Problem description
Reproduce all of the records below word for word, and leave the pictures out of your answer.

── Extracted information

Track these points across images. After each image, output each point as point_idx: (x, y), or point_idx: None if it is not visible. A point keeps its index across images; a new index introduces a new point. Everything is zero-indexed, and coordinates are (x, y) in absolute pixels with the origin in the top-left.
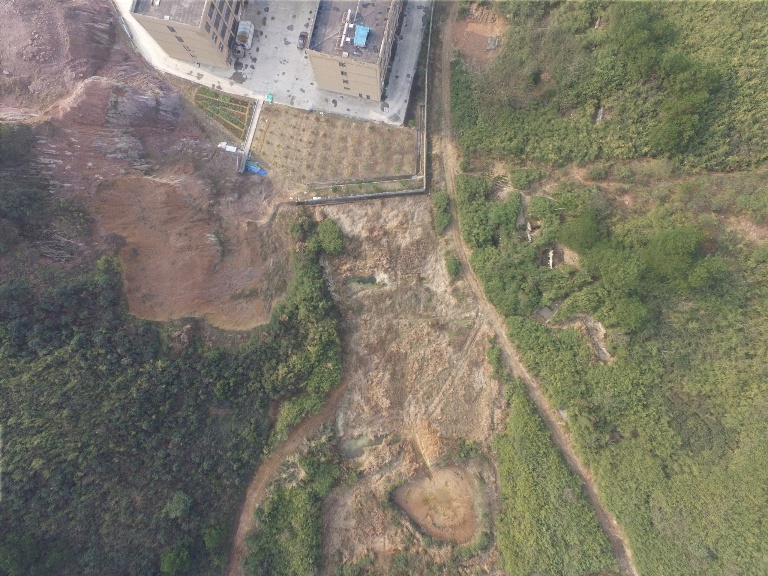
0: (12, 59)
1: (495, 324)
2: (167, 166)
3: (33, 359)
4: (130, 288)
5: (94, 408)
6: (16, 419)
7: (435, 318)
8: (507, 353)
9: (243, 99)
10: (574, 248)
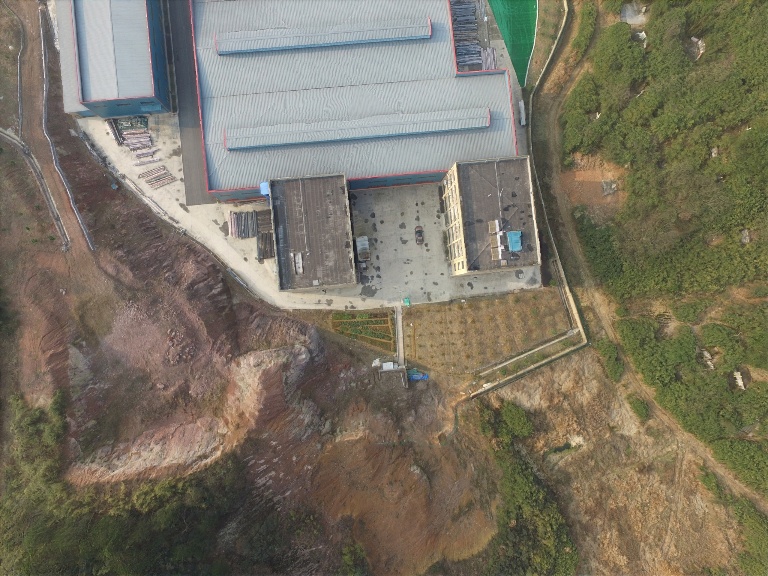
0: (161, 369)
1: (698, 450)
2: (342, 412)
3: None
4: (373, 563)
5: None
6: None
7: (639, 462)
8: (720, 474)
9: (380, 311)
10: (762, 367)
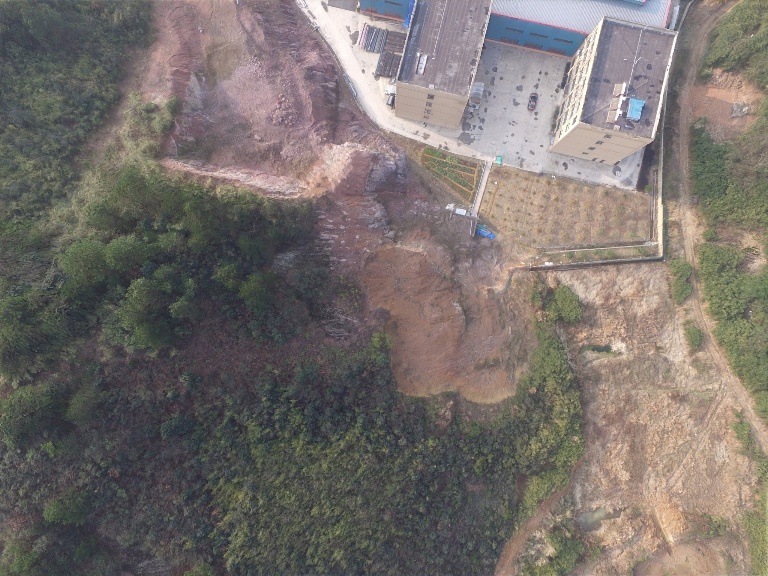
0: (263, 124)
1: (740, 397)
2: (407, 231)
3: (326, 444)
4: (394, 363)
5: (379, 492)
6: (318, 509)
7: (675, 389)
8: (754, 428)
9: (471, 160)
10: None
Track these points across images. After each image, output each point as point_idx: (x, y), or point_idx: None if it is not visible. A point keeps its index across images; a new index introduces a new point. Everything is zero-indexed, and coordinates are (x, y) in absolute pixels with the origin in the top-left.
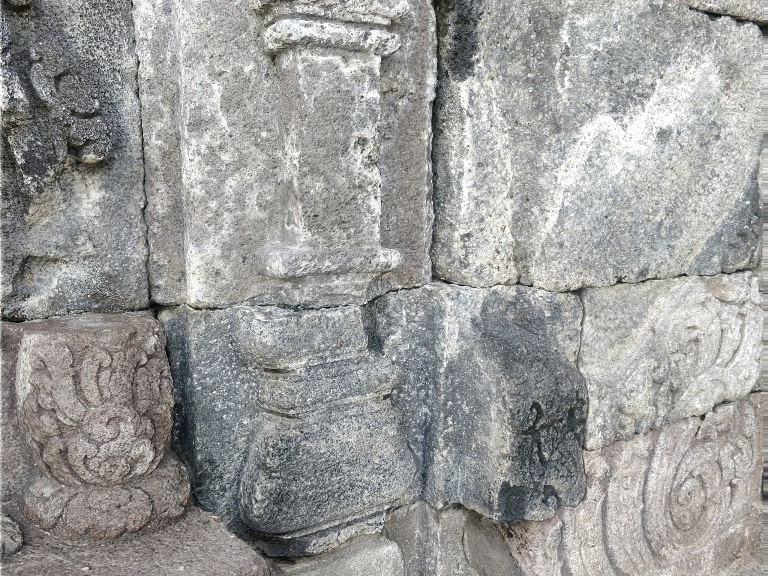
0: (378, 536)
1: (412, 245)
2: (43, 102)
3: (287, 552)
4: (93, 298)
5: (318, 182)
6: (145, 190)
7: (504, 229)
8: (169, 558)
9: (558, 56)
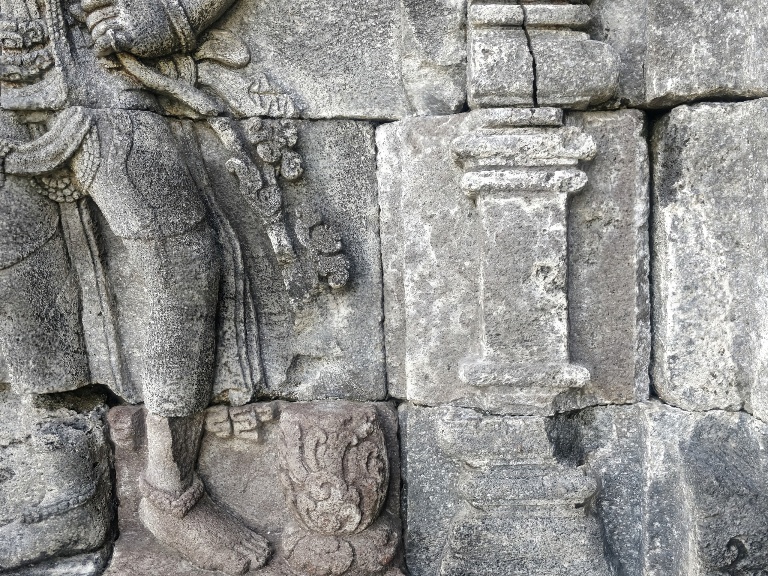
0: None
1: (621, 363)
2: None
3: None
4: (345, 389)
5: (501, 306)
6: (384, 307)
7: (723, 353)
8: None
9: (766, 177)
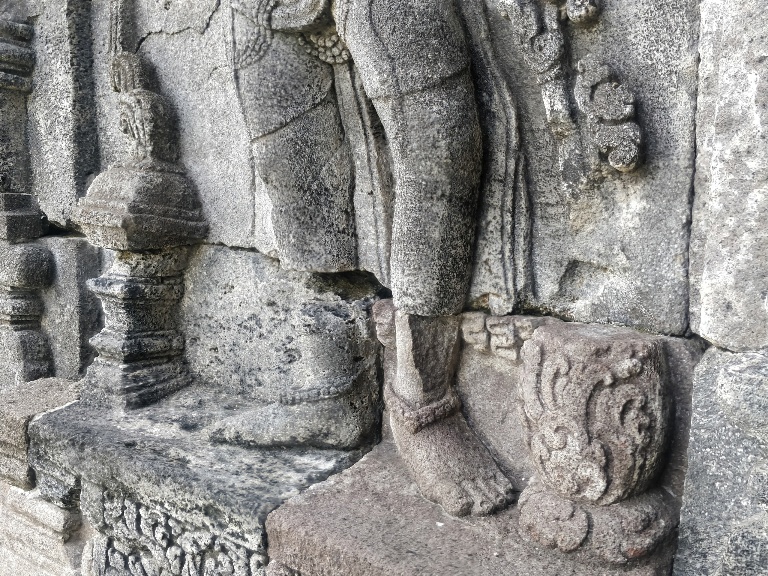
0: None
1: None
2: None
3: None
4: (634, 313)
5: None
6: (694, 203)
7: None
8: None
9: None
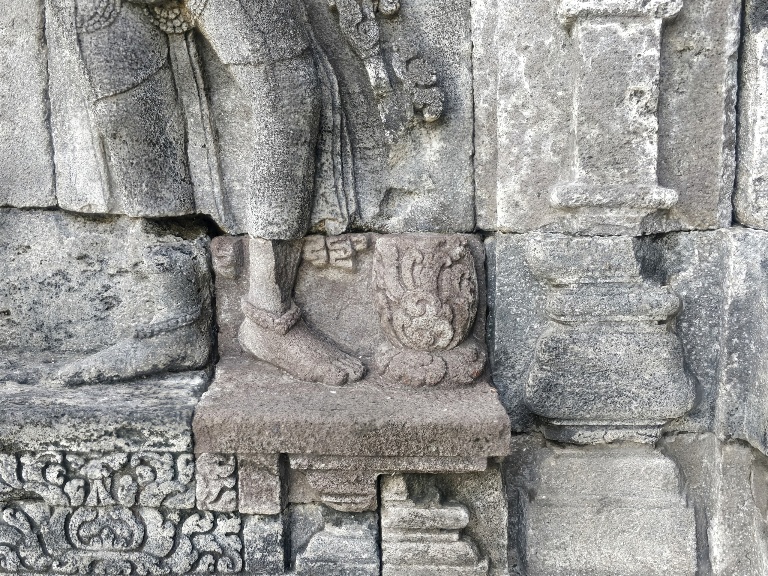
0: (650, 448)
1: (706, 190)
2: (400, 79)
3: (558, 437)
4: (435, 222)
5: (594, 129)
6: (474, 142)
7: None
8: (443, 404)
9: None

────

Answer to this exercise
Track these points across images. After each image, output each point as point_idx: (x, y), or point_idx: None if it is not visible. A point keeps its index across images; a new index introduces a new point. Everything is zero-indexed, and coordinates are (x, y) in absolute pixels with the origin in the top-left.
0: (12, 59)
1: (495, 324)
2: (167, 166)
3: (33, 359)
4: (130, 288)
5: (94, 408)
6: (16, 419)
7: (435, 318)
8: (507, 353)
9: (243, 99)
10: (574, 248)
0: (161, 369)
1: (698, 450)
2: (342, 412)
3: None
4: (373, 563)
5: None
6: None
7: (639, 462)
8: (720, 474)
9: (380, 311)
10: (762, 367)
0: (263, 124)
1: (740, 397)
2: (407, 231)
3: (326, 444)
4: (394, 363)
5: (379, 492)
6: (318, 509)
7: (675, 389)
8: (754, 428)
9: (471, 160)
10: None
Track these points across images. After each image, output each point as point_idx: (x, y), or point_idx: None if it is not visible. A point keeps its index across images; a new index introduces a new point. Everything is zero-indexed, and coordinates are (x, y) in absolute pixels with the origin in the top-left.
0: (378, 536)
1: (412, 245)
2: (43, 102)
3: (287, 552)
4: (93, 298)
5: (318, 182)
6: (145, 190)
7: (504, 229)
8: (169, 558)
9: (558, 56)
0: None
1: (621, 363)
2: None
3: None
4: (345, 389)
5: (501, 306)
6: (384, 307)
7: (723, 353)
8: None
9: (766, 177)
0: None
1: None
2: None
3: None
4: (634, 313)
5: None
6: (694, 203)
7: None
8: None
9: None
0: (650, 448)
1: (706, 190)
2: (400, 79)
3: (558, 437)
4: (435, 222)
5: (594, 129)
6: (474, 142)
7: None
8: (443, 404)
9: None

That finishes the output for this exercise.